In this sequence, we are assured by the formula that there is a next number, even if we can not count that high. What is more important for psychoanalysis, however, is to inverse the problem: instead of simply asking if the child can establish a definition determining exactly what is the next number of the sequence, it is necessary to ask if the child can establish a sequence which is totally disordered.  Thus, we leave this as a problem to be resolved by the reader (it really will not matter if you choose to try to formulate the response while dreaming in your bed or soaking in a hot bath):

Step 1) Write down any sequence of marks, numbers, or words, without thinking beforehand just what it is you are writing (this is sometimes called free association orautomatic writing).

Step 2) Can you determine if the sequence is random or not?  Can you determine a purely random sequence? (Hint: are there sequences for which you cannot give an interpretation or write a formula? Or again, are there formulas which are themselves random?)

Step 3) Write down your results and how you were (not) able to determine this and compare it with others.  How do you determine the correctness of your result beyond a suggestion?

Surely, these are the simple things every schoolchild should know about psychoanalysis and sequences.

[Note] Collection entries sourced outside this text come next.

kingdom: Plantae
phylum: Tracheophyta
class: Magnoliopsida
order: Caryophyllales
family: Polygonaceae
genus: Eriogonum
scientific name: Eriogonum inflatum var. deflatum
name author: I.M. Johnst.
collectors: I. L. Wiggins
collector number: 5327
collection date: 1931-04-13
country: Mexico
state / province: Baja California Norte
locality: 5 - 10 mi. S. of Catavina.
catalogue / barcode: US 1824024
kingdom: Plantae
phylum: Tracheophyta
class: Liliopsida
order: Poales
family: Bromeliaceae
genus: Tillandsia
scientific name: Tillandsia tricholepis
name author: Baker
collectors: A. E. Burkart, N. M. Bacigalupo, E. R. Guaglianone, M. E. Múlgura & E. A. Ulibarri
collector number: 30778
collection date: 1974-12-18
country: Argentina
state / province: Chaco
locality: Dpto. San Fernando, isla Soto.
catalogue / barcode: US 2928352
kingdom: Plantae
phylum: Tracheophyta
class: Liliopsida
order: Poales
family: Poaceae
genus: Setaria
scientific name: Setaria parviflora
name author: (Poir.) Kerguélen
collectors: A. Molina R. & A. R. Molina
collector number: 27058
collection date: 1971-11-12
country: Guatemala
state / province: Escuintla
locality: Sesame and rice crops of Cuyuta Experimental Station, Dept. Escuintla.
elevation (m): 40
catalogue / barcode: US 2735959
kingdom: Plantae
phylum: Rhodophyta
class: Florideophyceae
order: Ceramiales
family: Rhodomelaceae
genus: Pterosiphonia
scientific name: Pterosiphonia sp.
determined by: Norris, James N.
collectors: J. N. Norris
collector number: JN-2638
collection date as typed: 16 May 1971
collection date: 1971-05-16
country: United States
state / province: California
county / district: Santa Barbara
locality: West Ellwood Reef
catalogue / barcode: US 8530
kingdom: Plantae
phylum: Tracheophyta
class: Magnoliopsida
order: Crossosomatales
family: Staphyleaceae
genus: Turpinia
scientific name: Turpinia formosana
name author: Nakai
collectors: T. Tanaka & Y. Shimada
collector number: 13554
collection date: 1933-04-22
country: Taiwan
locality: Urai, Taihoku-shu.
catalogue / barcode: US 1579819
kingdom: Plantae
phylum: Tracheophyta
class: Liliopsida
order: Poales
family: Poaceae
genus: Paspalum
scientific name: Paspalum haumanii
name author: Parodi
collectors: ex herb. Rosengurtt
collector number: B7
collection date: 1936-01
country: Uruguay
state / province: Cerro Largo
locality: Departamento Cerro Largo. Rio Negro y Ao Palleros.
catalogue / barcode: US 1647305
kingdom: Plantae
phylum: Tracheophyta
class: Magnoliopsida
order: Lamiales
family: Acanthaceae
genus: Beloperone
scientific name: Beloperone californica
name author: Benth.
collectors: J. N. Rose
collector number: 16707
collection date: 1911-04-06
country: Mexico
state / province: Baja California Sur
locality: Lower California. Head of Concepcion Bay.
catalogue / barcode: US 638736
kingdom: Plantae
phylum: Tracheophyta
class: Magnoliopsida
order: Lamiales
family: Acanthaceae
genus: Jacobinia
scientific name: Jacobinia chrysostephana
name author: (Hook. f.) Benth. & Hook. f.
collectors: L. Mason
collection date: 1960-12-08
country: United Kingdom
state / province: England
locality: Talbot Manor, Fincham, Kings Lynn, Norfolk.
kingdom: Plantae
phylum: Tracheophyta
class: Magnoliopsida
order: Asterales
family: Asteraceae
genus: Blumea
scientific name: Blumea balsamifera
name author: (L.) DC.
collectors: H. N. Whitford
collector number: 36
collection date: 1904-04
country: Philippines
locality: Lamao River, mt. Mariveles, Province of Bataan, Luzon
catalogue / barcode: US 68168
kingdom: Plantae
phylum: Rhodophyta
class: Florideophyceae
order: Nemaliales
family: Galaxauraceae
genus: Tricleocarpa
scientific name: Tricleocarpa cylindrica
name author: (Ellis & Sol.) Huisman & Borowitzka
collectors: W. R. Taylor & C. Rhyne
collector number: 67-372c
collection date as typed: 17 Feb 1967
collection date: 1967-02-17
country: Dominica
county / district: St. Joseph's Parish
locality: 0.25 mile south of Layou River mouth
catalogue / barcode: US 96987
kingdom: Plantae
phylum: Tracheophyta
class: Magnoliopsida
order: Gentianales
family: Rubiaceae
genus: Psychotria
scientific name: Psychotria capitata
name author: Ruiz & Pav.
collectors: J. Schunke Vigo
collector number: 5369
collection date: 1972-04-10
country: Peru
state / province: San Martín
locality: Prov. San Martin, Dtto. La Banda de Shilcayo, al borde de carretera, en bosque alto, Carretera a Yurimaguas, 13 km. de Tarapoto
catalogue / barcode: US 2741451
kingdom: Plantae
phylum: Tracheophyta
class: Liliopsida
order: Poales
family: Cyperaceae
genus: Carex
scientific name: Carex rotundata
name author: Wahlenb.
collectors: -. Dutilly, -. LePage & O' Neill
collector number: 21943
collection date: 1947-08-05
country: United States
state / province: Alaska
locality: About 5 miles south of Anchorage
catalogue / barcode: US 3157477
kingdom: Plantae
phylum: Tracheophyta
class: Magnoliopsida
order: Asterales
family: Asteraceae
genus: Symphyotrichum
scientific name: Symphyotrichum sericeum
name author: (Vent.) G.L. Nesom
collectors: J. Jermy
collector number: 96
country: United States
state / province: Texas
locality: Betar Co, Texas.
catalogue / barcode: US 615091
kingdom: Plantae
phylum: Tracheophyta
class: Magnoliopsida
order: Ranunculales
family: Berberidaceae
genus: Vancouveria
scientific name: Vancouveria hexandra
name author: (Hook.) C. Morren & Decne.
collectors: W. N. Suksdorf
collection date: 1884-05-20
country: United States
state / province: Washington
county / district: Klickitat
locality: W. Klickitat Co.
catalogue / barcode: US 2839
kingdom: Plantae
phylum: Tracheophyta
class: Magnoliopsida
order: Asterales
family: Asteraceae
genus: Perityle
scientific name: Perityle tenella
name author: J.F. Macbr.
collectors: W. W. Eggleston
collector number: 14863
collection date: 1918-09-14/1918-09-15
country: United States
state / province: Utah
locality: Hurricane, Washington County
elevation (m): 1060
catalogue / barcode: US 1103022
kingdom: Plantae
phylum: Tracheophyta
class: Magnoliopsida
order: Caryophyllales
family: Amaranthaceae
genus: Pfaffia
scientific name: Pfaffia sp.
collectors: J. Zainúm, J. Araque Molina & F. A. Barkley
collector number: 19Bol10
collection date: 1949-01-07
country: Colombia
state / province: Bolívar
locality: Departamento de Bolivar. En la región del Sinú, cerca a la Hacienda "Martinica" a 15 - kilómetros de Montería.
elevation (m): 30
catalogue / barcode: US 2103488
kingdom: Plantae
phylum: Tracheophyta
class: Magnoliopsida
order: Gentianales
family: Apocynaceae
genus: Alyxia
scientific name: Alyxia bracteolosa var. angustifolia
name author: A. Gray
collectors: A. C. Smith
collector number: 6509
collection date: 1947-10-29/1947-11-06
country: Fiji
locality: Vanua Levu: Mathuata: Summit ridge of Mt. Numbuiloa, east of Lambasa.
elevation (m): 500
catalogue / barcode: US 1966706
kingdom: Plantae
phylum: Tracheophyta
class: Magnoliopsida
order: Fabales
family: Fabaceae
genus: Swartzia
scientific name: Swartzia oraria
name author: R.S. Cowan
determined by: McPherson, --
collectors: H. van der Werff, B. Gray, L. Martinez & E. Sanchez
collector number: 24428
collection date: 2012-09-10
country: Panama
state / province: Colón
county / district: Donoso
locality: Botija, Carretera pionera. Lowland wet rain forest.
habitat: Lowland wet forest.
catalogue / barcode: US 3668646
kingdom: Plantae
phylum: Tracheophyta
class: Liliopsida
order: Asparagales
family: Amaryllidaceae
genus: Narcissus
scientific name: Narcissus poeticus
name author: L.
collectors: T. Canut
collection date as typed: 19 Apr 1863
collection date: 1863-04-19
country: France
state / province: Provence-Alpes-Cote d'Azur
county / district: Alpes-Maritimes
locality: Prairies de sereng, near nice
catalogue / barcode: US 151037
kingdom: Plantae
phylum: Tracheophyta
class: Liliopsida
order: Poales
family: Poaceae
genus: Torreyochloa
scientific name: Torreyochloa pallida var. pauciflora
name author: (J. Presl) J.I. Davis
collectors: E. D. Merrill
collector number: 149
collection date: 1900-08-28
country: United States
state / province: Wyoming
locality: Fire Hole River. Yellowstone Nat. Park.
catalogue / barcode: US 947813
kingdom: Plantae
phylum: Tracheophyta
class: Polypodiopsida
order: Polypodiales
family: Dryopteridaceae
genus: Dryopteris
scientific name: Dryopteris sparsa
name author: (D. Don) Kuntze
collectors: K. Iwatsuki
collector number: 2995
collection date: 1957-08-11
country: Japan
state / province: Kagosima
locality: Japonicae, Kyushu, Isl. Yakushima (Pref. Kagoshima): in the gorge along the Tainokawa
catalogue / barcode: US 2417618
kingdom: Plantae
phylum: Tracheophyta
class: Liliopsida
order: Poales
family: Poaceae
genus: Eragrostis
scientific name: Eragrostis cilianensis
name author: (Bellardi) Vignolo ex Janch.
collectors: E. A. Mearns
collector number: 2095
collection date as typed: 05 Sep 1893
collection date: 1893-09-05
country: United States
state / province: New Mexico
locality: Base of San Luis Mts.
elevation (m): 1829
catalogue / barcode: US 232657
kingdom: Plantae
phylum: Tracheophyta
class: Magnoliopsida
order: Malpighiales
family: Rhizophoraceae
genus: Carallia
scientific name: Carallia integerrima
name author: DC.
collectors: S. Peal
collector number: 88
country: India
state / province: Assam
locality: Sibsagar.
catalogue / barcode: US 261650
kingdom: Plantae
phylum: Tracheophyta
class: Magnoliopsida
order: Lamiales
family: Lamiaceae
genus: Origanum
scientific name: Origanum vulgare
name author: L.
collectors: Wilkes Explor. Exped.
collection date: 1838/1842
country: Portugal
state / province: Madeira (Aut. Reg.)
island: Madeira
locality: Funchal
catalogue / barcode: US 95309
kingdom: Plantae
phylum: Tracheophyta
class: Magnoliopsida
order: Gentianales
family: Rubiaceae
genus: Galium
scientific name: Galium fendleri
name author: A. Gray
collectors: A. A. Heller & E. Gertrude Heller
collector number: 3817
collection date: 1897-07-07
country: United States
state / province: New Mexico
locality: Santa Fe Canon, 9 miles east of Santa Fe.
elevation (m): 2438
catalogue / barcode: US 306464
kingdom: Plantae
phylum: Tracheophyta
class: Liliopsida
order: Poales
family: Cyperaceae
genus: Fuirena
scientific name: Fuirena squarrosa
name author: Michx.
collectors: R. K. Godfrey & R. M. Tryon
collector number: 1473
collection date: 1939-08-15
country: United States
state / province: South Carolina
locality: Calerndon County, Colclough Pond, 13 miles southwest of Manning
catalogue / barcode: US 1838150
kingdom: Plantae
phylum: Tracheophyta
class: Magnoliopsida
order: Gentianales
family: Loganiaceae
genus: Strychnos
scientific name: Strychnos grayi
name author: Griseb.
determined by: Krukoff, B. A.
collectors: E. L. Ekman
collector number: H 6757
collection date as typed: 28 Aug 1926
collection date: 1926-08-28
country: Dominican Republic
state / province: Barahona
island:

The text above was first presented in a seminar held on April 5, 2000 at the association PLACE (Psychoanalysis Los Angeles California Extension) in response to the articles found in the LA Times on a child and family presentation of Freud at the Skirball Cultural Center.  The author, Ika B. Roub, is without any claims.  Nothing could please him more than to be regarded as a layman of psychoanalysis, who has contributed to stabilizing the field by explaining psychoanalysis in an extraordinarily simple way. Beyond this he has nothing to add except to state that the LA Times refused to accept this article as a response to their article.